## [WHAT TO WORK ON]
Write out every entry exactly as it appears, omitting the pictures.

Collected data entries:
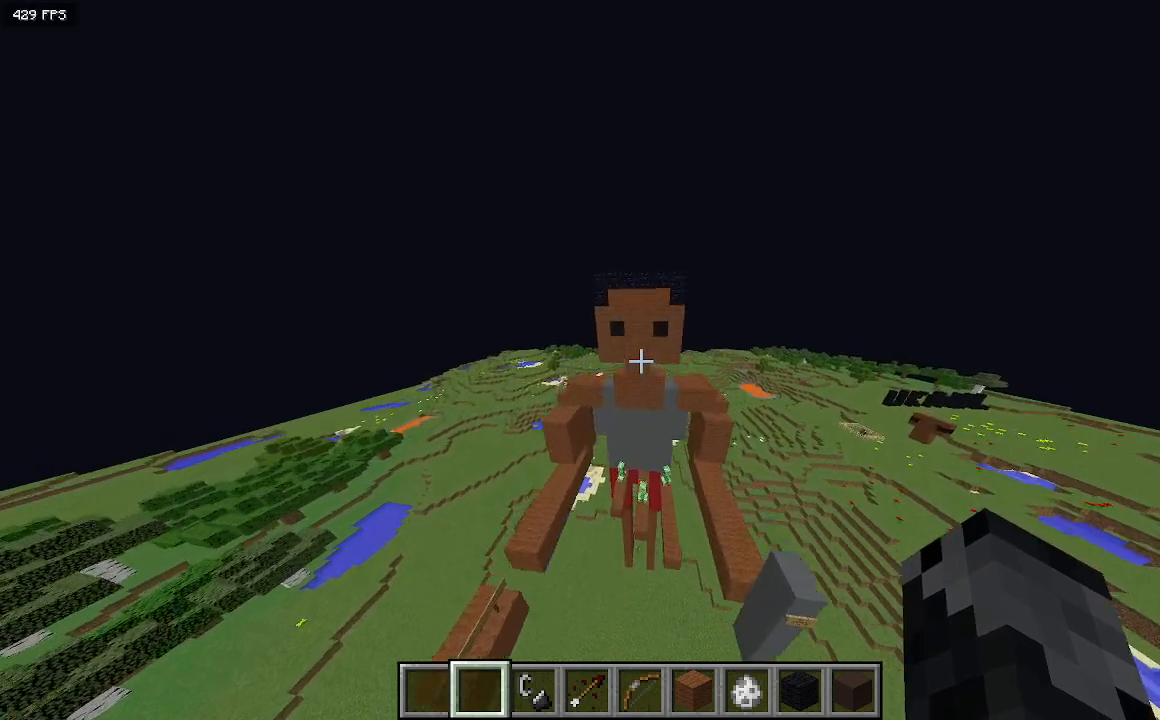
{"keys": ["a", "d"], "events": [[33, "a", "up"], [67, "w", "up"], [233, "a", "down"], [500, "d", "down"]]}
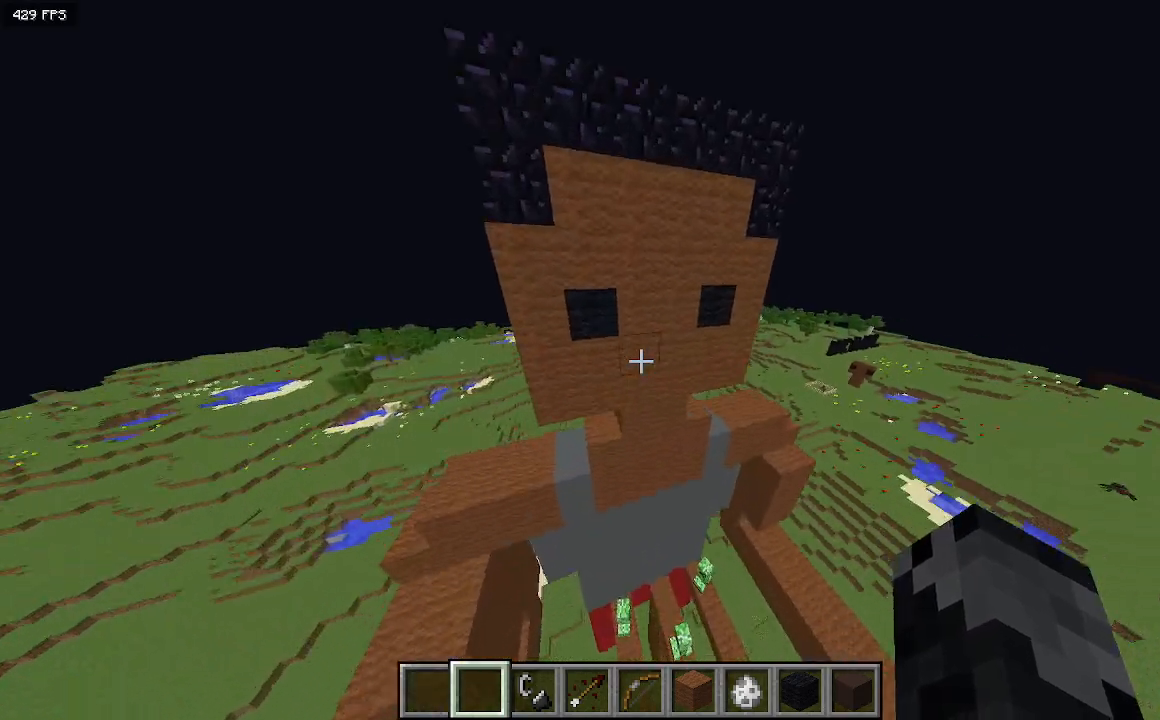
{"keys": ["d"], "events": [[67, "a", "up"]]}
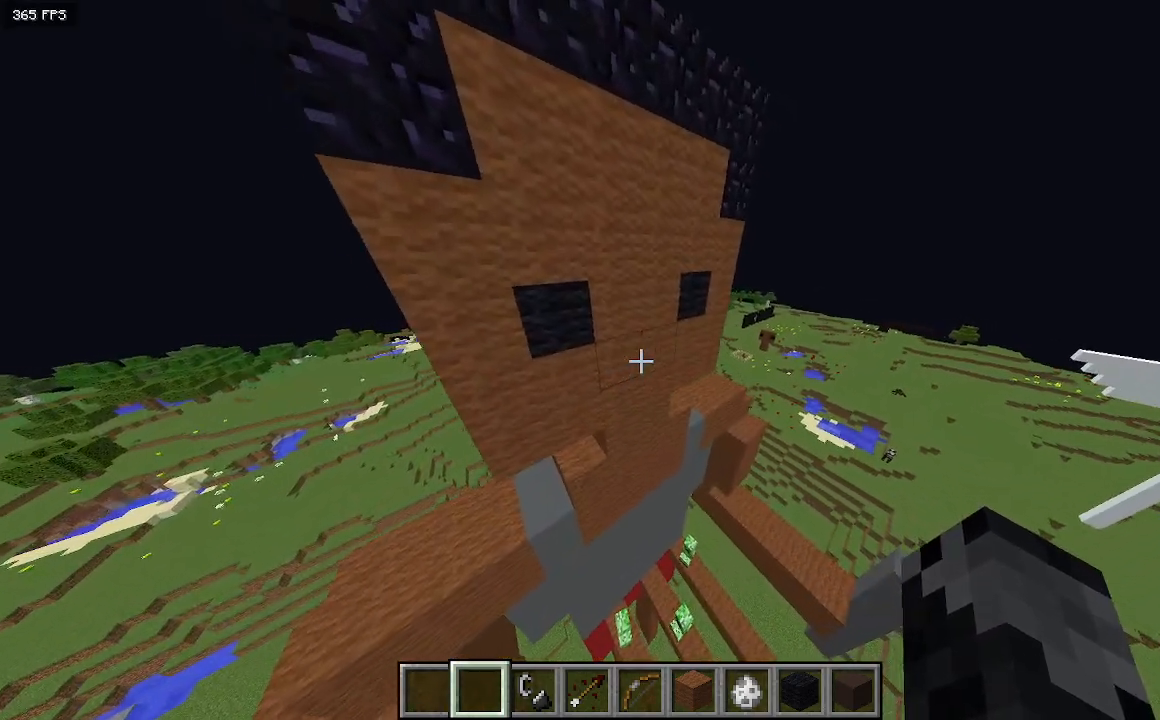
{"keys": ["d"], "events": []}
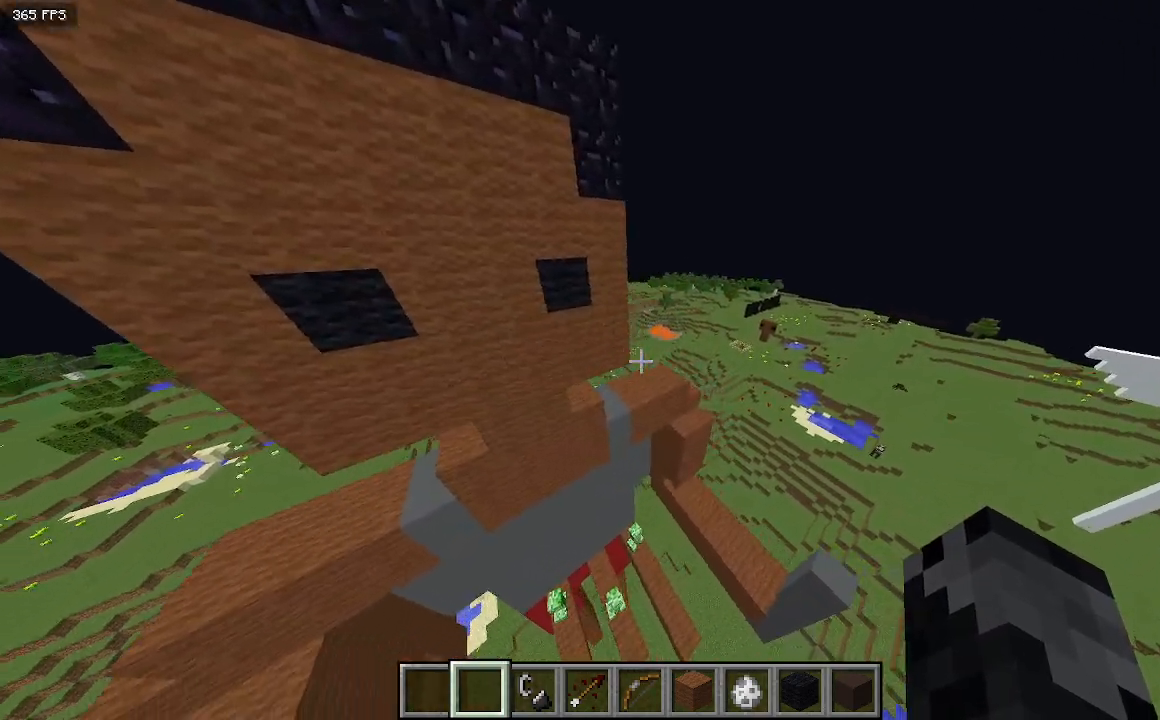
{"keys": ["s"], "events": [[367, "s", "down"], [400, "d", "up"]]}
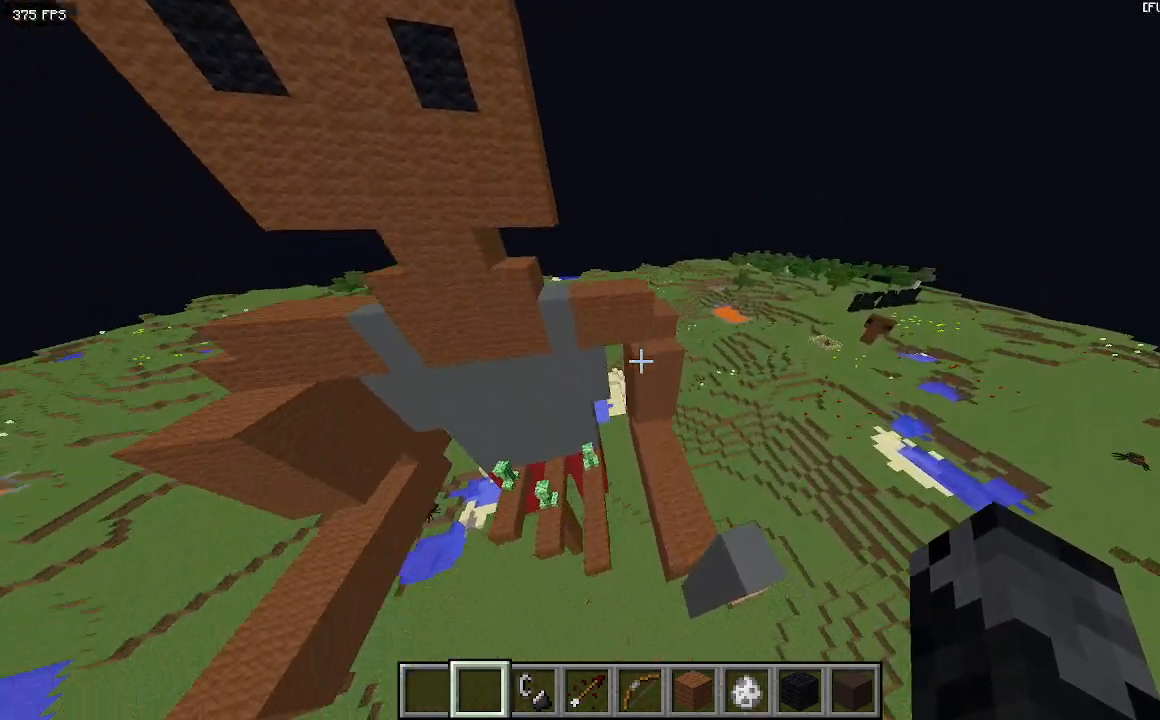
{"keys": [], "events": [[67, "s", "up"], [133, "a", "down"], [233, "a", "up"]]}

## [YOUR RESPONSE]
{"keys": ["a", "d"], "events": [[33, "a", "up"], [67, "w", "up"], [233, "a", "down"], [500, "d", "down"]]}
{"keys": ["d"], "events": [[67, "a", "up"]]}
{"keys": ["d"], "events": []}
{"keys": ["s"], "events": [[367, "s", "down"], [400, "d", "up"]]}
{"keys": [], "events": [[67, "s", "up"], [133, "a", "down"], [233, "a", "up"]]}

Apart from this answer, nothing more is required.